### Exercise details
Check the entries below and say how many lines include the word "Контур". No other text is wanted.

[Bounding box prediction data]

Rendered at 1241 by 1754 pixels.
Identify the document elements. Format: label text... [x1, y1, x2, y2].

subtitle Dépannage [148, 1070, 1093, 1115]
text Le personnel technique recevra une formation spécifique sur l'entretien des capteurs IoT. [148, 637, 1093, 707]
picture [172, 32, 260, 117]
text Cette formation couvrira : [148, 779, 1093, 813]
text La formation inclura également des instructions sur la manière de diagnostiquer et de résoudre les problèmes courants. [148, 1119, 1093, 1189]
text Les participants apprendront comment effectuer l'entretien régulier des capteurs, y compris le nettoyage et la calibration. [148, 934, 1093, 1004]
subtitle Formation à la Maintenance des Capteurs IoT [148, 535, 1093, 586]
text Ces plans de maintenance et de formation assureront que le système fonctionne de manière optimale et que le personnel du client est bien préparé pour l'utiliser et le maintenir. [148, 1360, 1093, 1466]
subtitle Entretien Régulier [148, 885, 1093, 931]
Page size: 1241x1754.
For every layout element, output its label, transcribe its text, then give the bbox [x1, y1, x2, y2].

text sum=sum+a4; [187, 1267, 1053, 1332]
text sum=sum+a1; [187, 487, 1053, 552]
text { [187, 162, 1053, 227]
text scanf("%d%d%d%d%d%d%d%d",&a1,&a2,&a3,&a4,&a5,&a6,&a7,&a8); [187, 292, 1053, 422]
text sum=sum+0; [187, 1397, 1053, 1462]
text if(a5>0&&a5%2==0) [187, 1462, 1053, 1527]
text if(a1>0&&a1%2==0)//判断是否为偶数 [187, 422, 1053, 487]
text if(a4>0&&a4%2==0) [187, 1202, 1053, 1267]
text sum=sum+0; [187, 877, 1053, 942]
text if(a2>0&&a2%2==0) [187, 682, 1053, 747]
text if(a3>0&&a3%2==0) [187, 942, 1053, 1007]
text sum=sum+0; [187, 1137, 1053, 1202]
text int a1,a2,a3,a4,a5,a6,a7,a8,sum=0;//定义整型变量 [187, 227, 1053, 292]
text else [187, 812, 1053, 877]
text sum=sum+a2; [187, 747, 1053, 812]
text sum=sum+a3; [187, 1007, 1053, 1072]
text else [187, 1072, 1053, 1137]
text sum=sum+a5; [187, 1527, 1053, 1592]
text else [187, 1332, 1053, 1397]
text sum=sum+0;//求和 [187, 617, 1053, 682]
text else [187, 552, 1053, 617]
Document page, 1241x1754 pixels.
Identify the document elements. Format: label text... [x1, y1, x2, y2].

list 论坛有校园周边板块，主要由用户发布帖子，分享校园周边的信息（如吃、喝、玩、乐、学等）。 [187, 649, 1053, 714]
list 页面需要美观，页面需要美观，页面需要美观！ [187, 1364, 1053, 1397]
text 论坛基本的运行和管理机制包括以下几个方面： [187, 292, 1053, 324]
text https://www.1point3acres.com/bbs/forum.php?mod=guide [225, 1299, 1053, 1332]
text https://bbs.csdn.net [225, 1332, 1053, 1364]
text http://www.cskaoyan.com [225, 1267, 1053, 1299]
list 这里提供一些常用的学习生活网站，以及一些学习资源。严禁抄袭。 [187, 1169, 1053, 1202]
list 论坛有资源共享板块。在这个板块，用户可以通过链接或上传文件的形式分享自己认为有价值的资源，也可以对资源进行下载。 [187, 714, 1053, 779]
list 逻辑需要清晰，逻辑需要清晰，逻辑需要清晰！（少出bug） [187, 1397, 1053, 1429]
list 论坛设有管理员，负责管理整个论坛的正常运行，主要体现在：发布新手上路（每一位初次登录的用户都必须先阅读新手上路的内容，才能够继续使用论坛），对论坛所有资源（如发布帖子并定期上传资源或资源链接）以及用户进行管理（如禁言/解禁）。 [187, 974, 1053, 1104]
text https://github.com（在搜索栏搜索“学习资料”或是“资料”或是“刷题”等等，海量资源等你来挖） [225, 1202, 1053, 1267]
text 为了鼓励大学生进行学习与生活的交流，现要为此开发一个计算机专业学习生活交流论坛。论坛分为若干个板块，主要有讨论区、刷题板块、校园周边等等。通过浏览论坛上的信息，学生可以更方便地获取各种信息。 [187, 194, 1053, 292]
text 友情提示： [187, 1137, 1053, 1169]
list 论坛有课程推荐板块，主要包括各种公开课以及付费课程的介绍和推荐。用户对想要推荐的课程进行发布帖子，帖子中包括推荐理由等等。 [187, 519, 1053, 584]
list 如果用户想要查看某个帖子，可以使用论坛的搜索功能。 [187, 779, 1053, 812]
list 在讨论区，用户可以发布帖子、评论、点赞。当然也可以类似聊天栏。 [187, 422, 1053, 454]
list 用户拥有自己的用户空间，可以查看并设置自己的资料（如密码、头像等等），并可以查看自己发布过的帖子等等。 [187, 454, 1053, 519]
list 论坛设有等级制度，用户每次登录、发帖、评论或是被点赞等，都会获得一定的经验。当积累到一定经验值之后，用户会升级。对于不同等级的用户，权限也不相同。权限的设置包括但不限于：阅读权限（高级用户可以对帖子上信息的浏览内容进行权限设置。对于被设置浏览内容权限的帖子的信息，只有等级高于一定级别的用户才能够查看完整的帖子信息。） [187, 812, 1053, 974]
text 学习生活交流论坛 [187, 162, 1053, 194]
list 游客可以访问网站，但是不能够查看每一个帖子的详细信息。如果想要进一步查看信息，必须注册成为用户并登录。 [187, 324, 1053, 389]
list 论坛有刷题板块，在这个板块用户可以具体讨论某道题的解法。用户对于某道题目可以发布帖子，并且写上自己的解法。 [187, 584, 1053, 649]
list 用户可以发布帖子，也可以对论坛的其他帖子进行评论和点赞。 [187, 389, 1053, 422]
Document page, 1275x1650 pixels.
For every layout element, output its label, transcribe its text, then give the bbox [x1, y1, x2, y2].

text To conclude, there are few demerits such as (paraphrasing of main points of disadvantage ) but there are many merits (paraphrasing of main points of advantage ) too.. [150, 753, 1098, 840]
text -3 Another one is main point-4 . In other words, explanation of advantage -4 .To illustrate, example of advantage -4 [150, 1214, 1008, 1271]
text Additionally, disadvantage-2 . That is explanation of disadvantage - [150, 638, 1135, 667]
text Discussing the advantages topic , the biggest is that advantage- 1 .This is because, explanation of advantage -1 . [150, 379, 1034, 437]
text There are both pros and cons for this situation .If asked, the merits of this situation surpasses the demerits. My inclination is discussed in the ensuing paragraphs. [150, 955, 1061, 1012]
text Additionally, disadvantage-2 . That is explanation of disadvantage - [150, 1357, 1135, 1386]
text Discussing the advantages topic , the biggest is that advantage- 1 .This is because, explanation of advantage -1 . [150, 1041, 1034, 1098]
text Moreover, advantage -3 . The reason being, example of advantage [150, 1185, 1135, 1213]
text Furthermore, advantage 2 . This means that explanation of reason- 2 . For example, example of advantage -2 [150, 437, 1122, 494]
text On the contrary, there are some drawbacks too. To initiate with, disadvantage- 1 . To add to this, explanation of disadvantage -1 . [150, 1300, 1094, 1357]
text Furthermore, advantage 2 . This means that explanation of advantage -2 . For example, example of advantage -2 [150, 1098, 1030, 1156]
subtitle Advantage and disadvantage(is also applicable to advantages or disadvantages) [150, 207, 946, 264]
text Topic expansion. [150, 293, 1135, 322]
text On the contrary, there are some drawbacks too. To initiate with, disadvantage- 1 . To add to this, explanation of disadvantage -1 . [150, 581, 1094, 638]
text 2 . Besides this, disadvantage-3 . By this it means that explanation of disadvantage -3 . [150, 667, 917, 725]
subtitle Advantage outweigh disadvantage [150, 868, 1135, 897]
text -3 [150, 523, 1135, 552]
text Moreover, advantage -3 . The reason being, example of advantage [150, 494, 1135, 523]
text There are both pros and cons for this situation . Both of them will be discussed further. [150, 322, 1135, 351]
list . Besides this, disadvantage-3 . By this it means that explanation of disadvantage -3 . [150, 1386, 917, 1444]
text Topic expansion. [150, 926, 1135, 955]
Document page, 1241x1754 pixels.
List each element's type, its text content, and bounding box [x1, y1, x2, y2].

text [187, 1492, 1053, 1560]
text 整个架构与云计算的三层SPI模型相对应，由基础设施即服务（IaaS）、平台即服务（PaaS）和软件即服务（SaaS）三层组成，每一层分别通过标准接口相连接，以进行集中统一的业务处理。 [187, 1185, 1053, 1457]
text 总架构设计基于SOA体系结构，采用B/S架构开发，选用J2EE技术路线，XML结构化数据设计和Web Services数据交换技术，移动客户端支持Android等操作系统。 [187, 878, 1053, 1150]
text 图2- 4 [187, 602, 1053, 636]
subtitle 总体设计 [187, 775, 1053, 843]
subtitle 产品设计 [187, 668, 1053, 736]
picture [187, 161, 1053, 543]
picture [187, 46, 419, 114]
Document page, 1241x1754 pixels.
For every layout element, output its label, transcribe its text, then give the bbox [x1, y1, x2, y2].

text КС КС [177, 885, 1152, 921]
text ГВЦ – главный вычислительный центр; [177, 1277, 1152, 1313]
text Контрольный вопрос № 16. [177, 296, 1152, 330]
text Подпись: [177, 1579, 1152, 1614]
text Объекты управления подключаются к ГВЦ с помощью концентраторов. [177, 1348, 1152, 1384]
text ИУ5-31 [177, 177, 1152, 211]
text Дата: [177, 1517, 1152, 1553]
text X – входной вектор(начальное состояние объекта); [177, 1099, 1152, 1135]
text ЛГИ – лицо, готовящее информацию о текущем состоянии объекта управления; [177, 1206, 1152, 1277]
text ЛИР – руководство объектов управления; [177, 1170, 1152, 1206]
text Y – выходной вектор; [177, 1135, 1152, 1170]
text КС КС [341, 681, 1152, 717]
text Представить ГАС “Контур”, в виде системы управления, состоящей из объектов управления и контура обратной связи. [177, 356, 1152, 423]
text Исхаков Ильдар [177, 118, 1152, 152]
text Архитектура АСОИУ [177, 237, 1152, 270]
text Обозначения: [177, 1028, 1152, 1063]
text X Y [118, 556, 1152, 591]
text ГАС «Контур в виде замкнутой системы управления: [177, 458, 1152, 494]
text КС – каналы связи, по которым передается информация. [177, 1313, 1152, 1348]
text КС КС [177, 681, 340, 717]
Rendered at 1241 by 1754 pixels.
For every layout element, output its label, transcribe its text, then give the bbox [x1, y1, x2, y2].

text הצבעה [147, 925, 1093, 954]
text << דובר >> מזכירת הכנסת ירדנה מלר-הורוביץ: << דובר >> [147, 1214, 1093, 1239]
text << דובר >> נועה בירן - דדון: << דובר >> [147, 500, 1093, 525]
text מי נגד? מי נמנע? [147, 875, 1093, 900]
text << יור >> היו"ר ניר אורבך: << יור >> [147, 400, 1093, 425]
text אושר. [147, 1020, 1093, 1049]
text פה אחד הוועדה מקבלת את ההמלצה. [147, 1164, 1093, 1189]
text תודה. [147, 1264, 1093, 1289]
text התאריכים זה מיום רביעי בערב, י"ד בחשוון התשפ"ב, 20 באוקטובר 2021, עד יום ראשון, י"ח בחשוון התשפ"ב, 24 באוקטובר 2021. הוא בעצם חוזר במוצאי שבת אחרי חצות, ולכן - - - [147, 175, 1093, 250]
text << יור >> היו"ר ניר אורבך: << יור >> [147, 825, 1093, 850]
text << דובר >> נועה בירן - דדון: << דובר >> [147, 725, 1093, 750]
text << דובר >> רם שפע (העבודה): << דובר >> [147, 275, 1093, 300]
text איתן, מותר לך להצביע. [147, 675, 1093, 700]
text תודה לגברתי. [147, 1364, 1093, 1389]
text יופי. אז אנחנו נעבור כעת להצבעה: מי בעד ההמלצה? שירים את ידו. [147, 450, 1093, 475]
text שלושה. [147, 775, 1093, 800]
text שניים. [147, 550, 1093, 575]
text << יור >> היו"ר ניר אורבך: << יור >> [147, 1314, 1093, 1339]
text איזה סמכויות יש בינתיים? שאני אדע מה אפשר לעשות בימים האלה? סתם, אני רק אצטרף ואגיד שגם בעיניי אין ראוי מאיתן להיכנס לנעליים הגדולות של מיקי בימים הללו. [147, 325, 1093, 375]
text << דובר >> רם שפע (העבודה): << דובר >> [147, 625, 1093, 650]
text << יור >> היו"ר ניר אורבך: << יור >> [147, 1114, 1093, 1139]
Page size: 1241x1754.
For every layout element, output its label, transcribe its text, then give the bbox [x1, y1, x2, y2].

### Result
2